Es explicable la reacción del presidente Juan Manuel Santos de crear un nuevo Batallón de Selva y movilizar más personal de tropa y policial para responder al ataque de las FARC-EP al puesto militar de Toribío, ubicado en el convulsionado Departamento del Cauca, pero lo que es inaceptable es la instrucción, personal y directa, a sus comandantes de campos, de que “… fuesen destruidas todas las casas que sean utilizadas por la insurgencia colombiana para realizar ataques contra la Fuerza Pública…”, lo que emularía la perversa práctica del ejército sionista en el territorio ocupado de Palestina, que utiliza explosivos y buldozers, para derrumbar las casas de los familiares de los combatientes palestinos o que, hayan sido utilizados para disparar contra las tropas de ocupación, como castigo colectivo, por las acciones armadas contra el ejército de ocupación.
La práctica de la destrucción de las casas de los combatientes o de la población civil es una actividad generalizada por los ejércitos colonialistas, imperialistas y regímenes represivos que se ven enfrentados a grupos de la resistencia o insurgente, como forma de castigo colectivo contra la población civil y, su ejemplo más emblemático del pasado siglo XX, fue la quema y destrucción de la pequeña población de Lídice (1.942), en la actual República Checa, como forma de castigo del ejército fascista alemán por el ataque realizado por grupos de la resistencia; prácticas que después aplicaron las tropas francesa en Argelia, las usamericanas en Vietnam, los portugueses en Angola, los belgas en el Congo y los racistas en Suráfrica.

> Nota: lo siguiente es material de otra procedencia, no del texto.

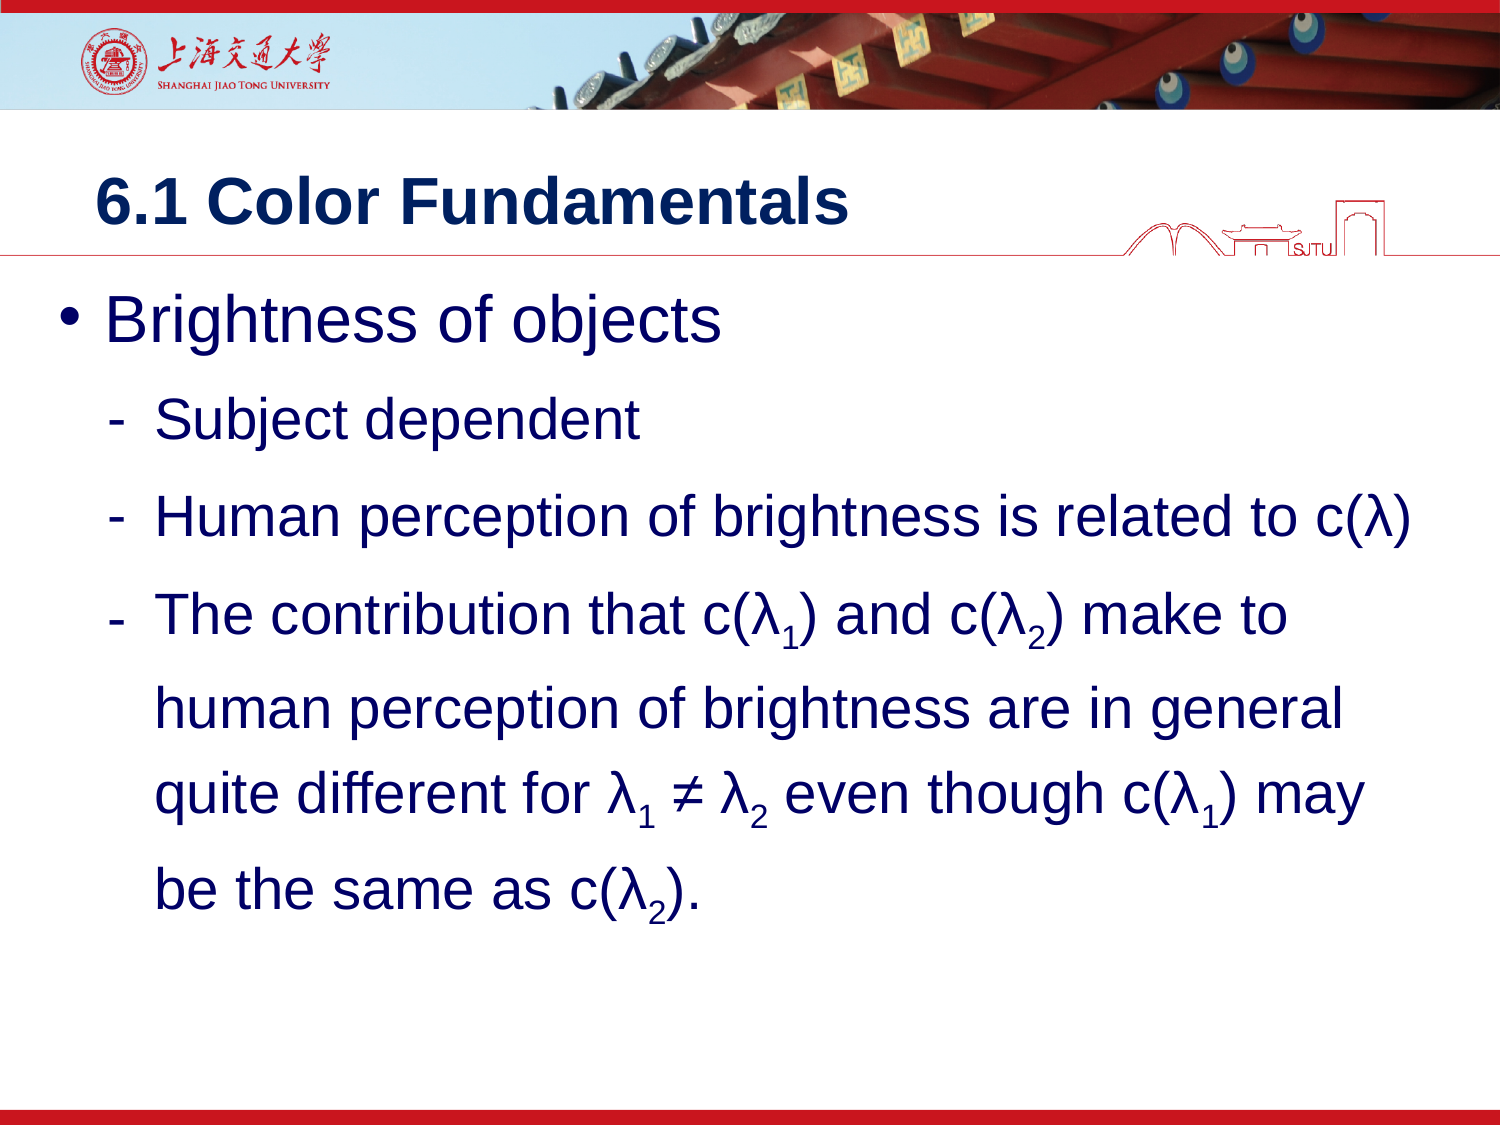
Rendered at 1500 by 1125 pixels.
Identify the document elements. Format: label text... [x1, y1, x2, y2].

El Estado Colombiano, que reiteradamente sostiene que sus operaciones militares y policiales están sujetas a lo dispuesto en su Constitución tutelar de 1.991 y en los Convenios de Ginebra de 1.949 y sus Protocolos, violaría tales instrumentos en los casos que respondiera a una operación guerrillera en contra de sus tropas y policías, destruyendo propiedad de personas de la población civil no combatientes, sean o no familiares de guerrilleros, especialmente si el uso de tales edificaciones por parte de la insurgencia no tiene el consentimiento de sus propietarios sino que es impuestas por la guerrilla en sus operaciones contra unidades militares acantonadas dentro del perímetro urbano de tales poblaciones.
El presidente Santos debería de abandonar la soberbia de la engañosa victoria y el desprecio al enemigo insurgente, que ha caracterizado el comportamiento de las elites civiles y militares gobernantes en Colombia en los últimos 60 años y aceptar, por el bien de Colombia, las colombianas y los colombianos y la paz, la seguridad, el desarrollo y el bienestar de Suramérica, que solo el camino de la paz acabará la violencia fraticida que averguenza, martiriza y desangra al pueblo colombiano y para ello es inevitable abrir los espacios del diálogo, las negociaciones y los acuerdos que pongan fin al conflicto social y armado interno. En ese camino de paz y no de a intensificación del conflicto y la demolición de viviendas, es que se podrán encontrar los apoyos para resolver el conflicto interno colombiano y garantizara la felicidad de esa parte del pueblo de Bolívar, en esta era Bicentenaria.